By David Lynch
When Brendan Rodgers accepted the offer to become Liverpool manager, he probably dreamed of a more glamorous first competitive game than that which awaits him against FC Gomel.
The Reds face the Belarusian side on Thursday evening in the first qualifying round of the Europa League and are, of course, strong favourites to progress. However, Rodgers’ team selection for the match could be very telling in regards to whether they wish to do so at all.
Make no mistake, Rodgers’ predecessor Kenny Dalglish lost his job solely due to his failure to secure a top-four finish and, though the club’s owners Fenway Sports Group insist their new man is under no such pressure, it is the premium target over the span of the three-year deal he has been handed. So, if the Northern Irishman wants to exceed expectations and make a true push at this aim in his first year, then Europe’s second tier competition could become something of an unnecessary inconvenience.
|EUROPA LEAGUE EFFECT
|Points per match won in weeks teams did not feature in the Europa League
|Points per match won in weeks teams featured in the Europa League||1.27|
Firstly, Rodgers must compete with an already thin squad which has done little but shrink since his arrival. The exits of Dirk Kuyt and Maxi Rodriguez alongside the seeming impending sales of Andy Carroll and Alberto Aquilani will do much to lighten a bloated wage bill but what of Liverpool’s strength in depth which so remarkably failed the questions asked of it last season?

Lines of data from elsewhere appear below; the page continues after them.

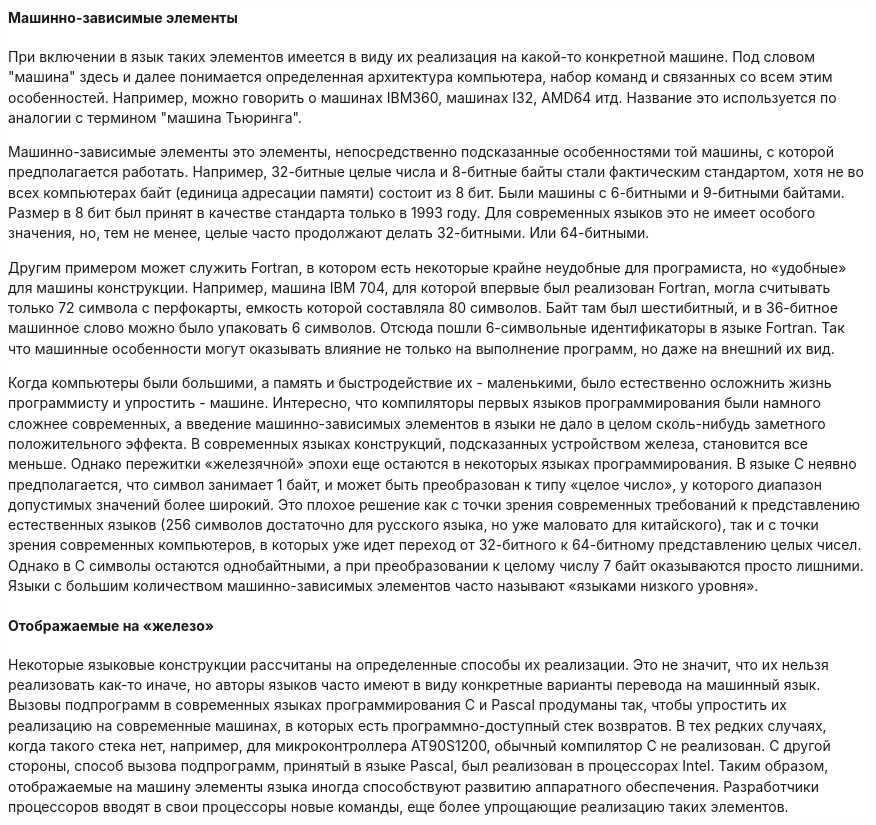 #### Машинно-зависимые элементы

При включении в язык таких элементов имеется в виду их реализация на какой-то конкретной машине. Под словом "машина" здесь и далее понимается определенная
архитектура компьютера, набор команд и связанных со всем этим особенностей. Например, можно говорить о машинах IBM360, машинах I32, AMD64 итд. Название это
используется по аналогии с термином "машина Тьюринга".

Машинно-зависимые элементы это элементы, непосредственно подсказанные особенностями той машины, с которой предполагается работать.
Например, 32-битные целые числа и 8-битные байты стали фактическим стандартом, хотя не во всех компьютерах байт (единица адресации памяти) состоит из 8 бит.
Были машины с 6-битными и 9-битными байтами. Размер в 8 бит был принят в качестве стандарта только в 1993 году. Для современных языков это не имеет особого значения, но,
тем не менее, целые часто продолжают делать 32-битными. Или 64-битными.

Другим примером может служить Fortran, в котором есть некоторые крайне неудобные для програмиста, но «удобные» для машины конструкции.
Например, машина IBM 704, для которой впервые был реализован Fortran, могла считывать только 72 символа с перфокарты, емкость которой составляла 80 символов.
Байт там был шестибитный, и в 36-битное машинное слово можно было упаковать 6 символов. Отсюда пошли 6-символьные идентификаторы в языке Fortran. Так что машинные
особенности могут оказывать влияние не только на выполнение программ, но даже на внешний их вид.

Когда компьютеры были большими, а память и быстродействие их - маленькими, было естественно осложнить жизнь программисту и упростить - машине.
Интересно, что компиляторы первых языков программирования были намного сложнее современных, а введение машинно-зависимых элементов в языки не
дало в целом сколь-нибудь заметного положительного эффекта. В современных языках конструкций, подсказанных устройством железа, становится все меньше.
Однако пережитки «железячной» эпохи еще остаются в некоторых языках программирования. В языке С неявно предполагается, что символ занимает 1 байт, и может
быть преобразован к типу «целое число», у которого диапазон допустимых значений более широкий. Это плохое решение как с точки зрения современных требований к
представлению естественных языков (256 символов достаточно для русского языка, но уже маловато для китайского), так и с точки зрения современных компьютеров,
в которых уже идет переход от 32-битного к 64-битному  представлению целых чисел. Однако в С символы остаются однобайтными, а при преобразовании к целому числу
7 байт оказываются просто лишними. Языки с большим количеством машинно-зависимых элементов часто называют «языками низкого уровня».

#### Отображаемые на «железо»

Некоторые языковые конструкции рассчитаны на определенные способы их реализации. Это не значит, что их нельзя
реализовать как-то иначе, но авторы языков часто имеют в виду конкретные варианты перевода на машинный язык.
Вызовы подпрограмм в современных языках программирования C и Pascal продуманы так, чтобы упростить их реализацию на современные машинах, в которых есть
программно-доступный стек возвратов. В тех редких случаях, когда такого стека нет, например, для микроконтроллера AT90S1200, обычный компилятор C не реализован.
С другой стороны, способ вызова подпрограмм, принятый в языке Pascal, был реализован в процессорах Intel. Таким образом, отображаемые на машину элементы языка
иногда способствуют развитию аппаратного обеспечения. Разработчики процессоров вводят в свои процессоры новые команды, еще более упрощающие реализацию таких элементов.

Lucas Leiva’s long-term injury absence, Steven Gerrard’s sporadic appearances and Luis Suarez’s suspension had a catastrophic impact on Liverpool’s fortunes even then. What chance that the Reds can stretch to making journeys to the far-flung destinations which the Europa League demands following such an exodus?
Even should a flurry of late arrivals endow Liverpool with the necessary depth, whether there is much point at all to a European run is still arguable.
Boston-based owners FSG are known for their use of statistics in analysing sport and doubtless the financial rewards of the Europa League will have particularly caught their eye. For starters, the prize money awarded for the team who wins the competition is £2.3 million, whilst those who simply make the group stages of its ‘bigger brother’ the Champions League get £3m.
And prize money is just the tip of the iceberg when it comes to European football. As all Premier League clubs and those who wish to reach it can attest, television is where all the money is nowadays and continental competition is no different.
Chelsea’s total prize pot for their unlikely run to Champions League glory last season accrued them a staggering cash reward of £57.2m – or just over a Fernando Torres in Roman Abramovich terms. Meanwhile, Atletico Madrid, who beat fellow Spaniards Athletic Bilbao to lift the Europa League, received just £10m for their similarly heroic efforts.
Additional perspective on financial reward versus effort expended can be gained by looking at the fact that Atletico had to play five extra games to seal glory, meaning they ‘won’ just £600,000 per game whilst the Blues received a stunning £5.7m each time they took to the field.
Beyond the financial implications there is also further cause for concern for Rodgers over how his team will recover from European ties which will force them to play on Sundays with just two days' rest after Thursday games.
Recent research from outspoken former Wales national team assistant boss Raymond Verheijen has shown that, on average, teams competing in the Europa League took 1.68 points per match on weeks in which they did not feature in European competition. However, this figure drops to a lowly 1.27 points per match when they are forced to play on the weekend following a midweek European jaunt.
Bizarrely, not since Tottenham reached the then-Uefa Cup in 2007 before going on to finish in a disastrous 11th the following season has this had a tangible effect on league position but the potential for it to do so is clearly there.
|OFF TO A FLYER?
|15/2||Liverpool are 15/2 to beat FC Gomel 3-0 with Paddy Power|
Yet, despite all this evidence, there is a new pressure to consider when discussing the Europa League which perhaps previously did not exist – fans now actually want to be in it. More and more illustrious names are finding themselves in the competition due to the rise of new blood meaning that mouth-watering European ties can still be found at this level and, as a result, games which supporters want to attend.
Few teams’ fans value such matches as much as Liverpool, the most decorated side in European terms in Britain, and continental glory – the first since that legendary night in Istanbul in 2005 - could be just what Rodgers needs to buy himself the patience and time he needs to truly kick his Anfield revolution into gear.
So, on a Thursday night of little note in a small town in Belarus, Rodgers faces a big decision over the future of those famous European Anfield nights. His unerring confidence will doubtless mean he does not believe it is a case of if they will return, but he must now choose when and just how big.